##### Page extract #####

With this in place, you should now be able to register a FIDO authenticator.

Authentication

Now, to authenticate our registered user. First, let’s add authentication using a cookie to our Startup.cs, with a LoginPath pointing at an action that we are about to create.

public class Startup
{
    public void ConfigureServices(IServiceCollection services)
    {
        /* existing registrations */

        services.AddAuthentication("cookie")
            .AddCookie("cookie", options => { options.LoginPath = "/Home/StartLogin"; });
    }

    public void Configure(IApplicationBuilder app)
    {
        /* existing registrations */

        app.UseAuthentication();

        app.UseStaticFiles();
        app.UseMvcWithDefaultRoute();
    }
}

And now, let’s create that action, along with one to handle login initiation, and another for login completion. This will be a similar approach to registration, with an initial action to collect the user ID, initiate authentication with the FIDO component, and then use WebAuthn to facilitate the authentication process.

public class HomeController : Controller
{
    /* Existing registraiton methods */

    public IActionResult StartLogin() => View();

    [HttpPost]
    [ValidateAntiForgeryToken]
    public async Task<IActionResult> Login(LoginModel model)
    {
        var challenge = await fido.InitiateAuthentication(model.UserId);

        return View(challenge.ToBase64Dto());
    }

    [HttpPost]
    public async Task<IActionResult> CompleteLogin([FromBody] Base64FidoAuthenticationResponse    authenticationResponse)
    {
        var result = await fido.CompleteAuthentication(authenticationResponse.ToFidoResponse());

        if (result.IsSuccess)
        {
            await HttpContext.SignInAsync("cookie", new ClaimsPrincipal(new ClaimsIdentity(new List<Claim>
            {
                new Claim("sub", result.UserId)

##### Items #####

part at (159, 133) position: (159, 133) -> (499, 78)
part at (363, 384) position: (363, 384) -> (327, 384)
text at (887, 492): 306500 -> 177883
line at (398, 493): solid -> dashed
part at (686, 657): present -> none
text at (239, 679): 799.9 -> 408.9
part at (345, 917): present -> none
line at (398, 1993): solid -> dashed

#####

Set of tasks
**A)** Give the FIDO authentication walkthrough from "public void Configure(IApplicationBuilder" to "the authentication process.", with "UseStaticFiles" replaced by "UseRouting".
**B)** Reproduce the listing of changed parts, text values and line styles exactly, all eight lines.
The FIDO authentication walkthrough and the listing have no connection to each other.

Exercise answers
**A)**
public void Configure(IApplicationBuilder app)
    {
        /* existing registrations */

        app.UseAuthentication();

        app.UseRouting();
        app.UseMvcWithDefaultRoute();
    }
}

And now, let’s create that action, along with one to handle login initiation, and another for login completion. This will be a similar approach to registration, with an initial action to collect the user ID, initiate authentication with the FIDO component, and then use WebAuthn to facilitate the authentication process.

**B)**
part at (159, 133) position: (159, 133) -> (499, 78)
part at (363, 384) position: (363, 384) -> (327, 384)
text at (887, 492): 306500 -> 177883
line at (398, 493): solid -> dashed
part at (686, 657): present -> none
text at (239, 679): 799.9 -> 408.9
part at (345, 917): present -> none
line at (398, 1993): solid -> dashed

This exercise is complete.